Marvi Sirmed, a journalist and correspondent for the Daily Times, had his home ransacked while his family was on holiday. Two laptops, a smartphone and passports were taken among other travel documents. This was seen as part of a broader effort to intimidate journalists as well as influence reporting in the lead-up to the 2018 General Election.
On June 19, ruling Bharatiya Janata Party (BJP) spokesperson Nupur Sharma filed a police complaint against journalist Rana Ayyub over a tweet that Sharma claimed to be ‘defamatory, hate-filled and derogatory’. Ayyub, the author of Gujarat Files: Anatomy of a Cover Up, a book about the 2002 Gujarat riots, that implicates BJP top leaders for the riots, had tweeted a comment on the Presidential candidate by an alliance backed by BJP. The complaint stated that Ayyub’s tweet reflected ‘extremely casteist, hateful and disrespectful mindset’ against the scheduled castes or dalits, which the candidate represents.

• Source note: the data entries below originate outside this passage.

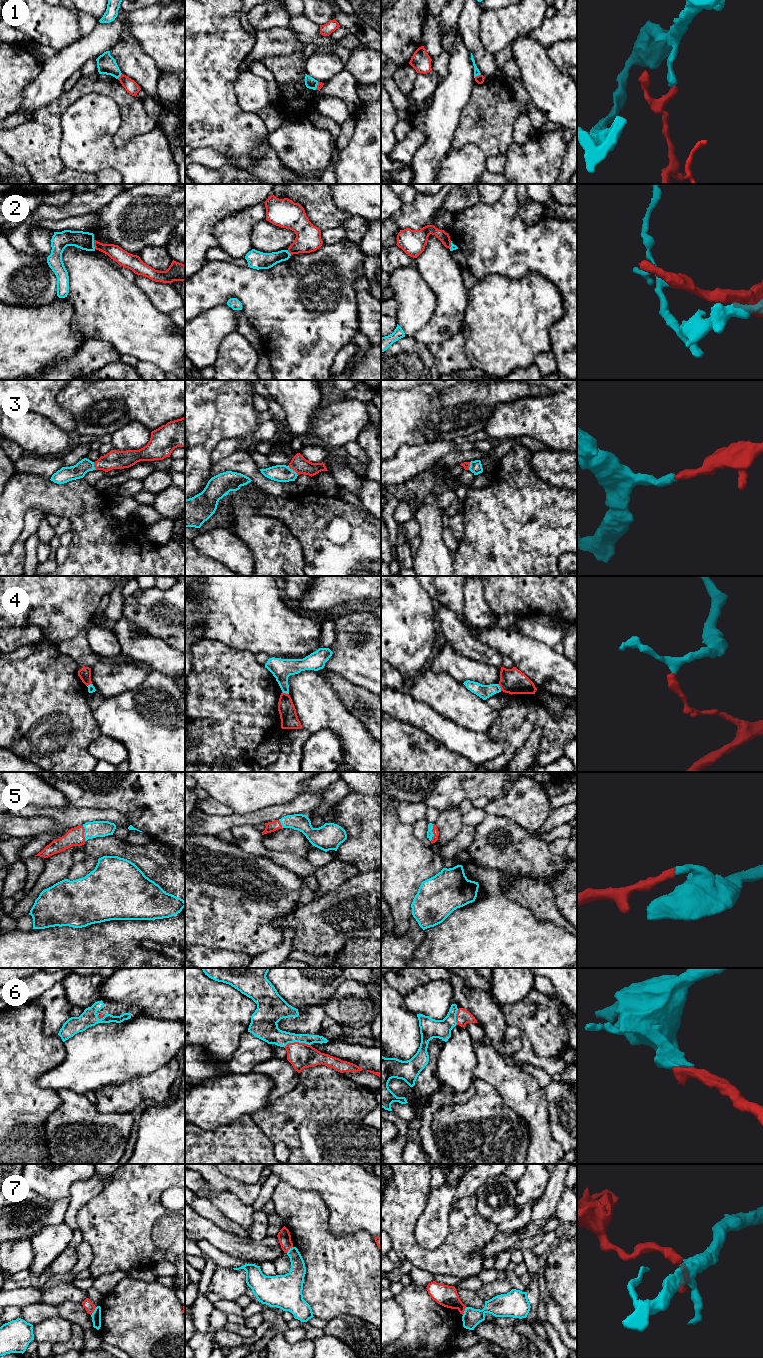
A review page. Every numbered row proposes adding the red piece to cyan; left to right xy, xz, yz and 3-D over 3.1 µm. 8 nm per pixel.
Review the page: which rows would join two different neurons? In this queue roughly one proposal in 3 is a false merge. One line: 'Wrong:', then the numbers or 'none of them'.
Wrong: 1, 2, 4, 7

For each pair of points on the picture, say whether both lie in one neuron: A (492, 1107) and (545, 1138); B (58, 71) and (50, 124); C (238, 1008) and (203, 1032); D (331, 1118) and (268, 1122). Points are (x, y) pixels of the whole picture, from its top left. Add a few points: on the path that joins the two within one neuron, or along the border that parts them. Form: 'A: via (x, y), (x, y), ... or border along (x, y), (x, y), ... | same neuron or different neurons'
A: border along (512, 1110), (526, 1122), (529, 1136), (527, 1152) | different neurons
B: border along (64, 91), (57, 98), (39, 107), (34, 112) | different neurons
C: via (229, 1011), (222, 1013), (212, 1023) | same neuron
D: via (315, 1121), (284, 1122) | same neuron

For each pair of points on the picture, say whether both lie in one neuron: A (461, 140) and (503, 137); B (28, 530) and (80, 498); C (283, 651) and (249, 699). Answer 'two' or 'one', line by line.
A: one
B: two
C: two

The complaint asks for Ayyub to be booked under the Scheduled Caste and Scheduled Tribe Prevention of Atrocities Act, which appears to be a disproportionate use of law.
On June 9, journalist Basit Malik was investigating the alleged demolition of a mosque in Sonia Vihar, Delhi when a mob he was speaking to became violent and assaulted him for one-and-hour hour after learning that he had a Muslim name. Malik recalled the attack in a piece on The Caravan: “While I was speaking, the mob kept jostling me around, and several people continued to hit me. I was unable to ascertain the identity of the attackers, and kept reiterating that I was a journalist. Then, the mob dragged me from the lawn and made me stand with my back to a wall that appeared to be a part of the haveli. The men surrounded me, and pointed their phones at me, recording videos… The mob kicked me, punched me, and slapped me. They continued to take videos of this assault.”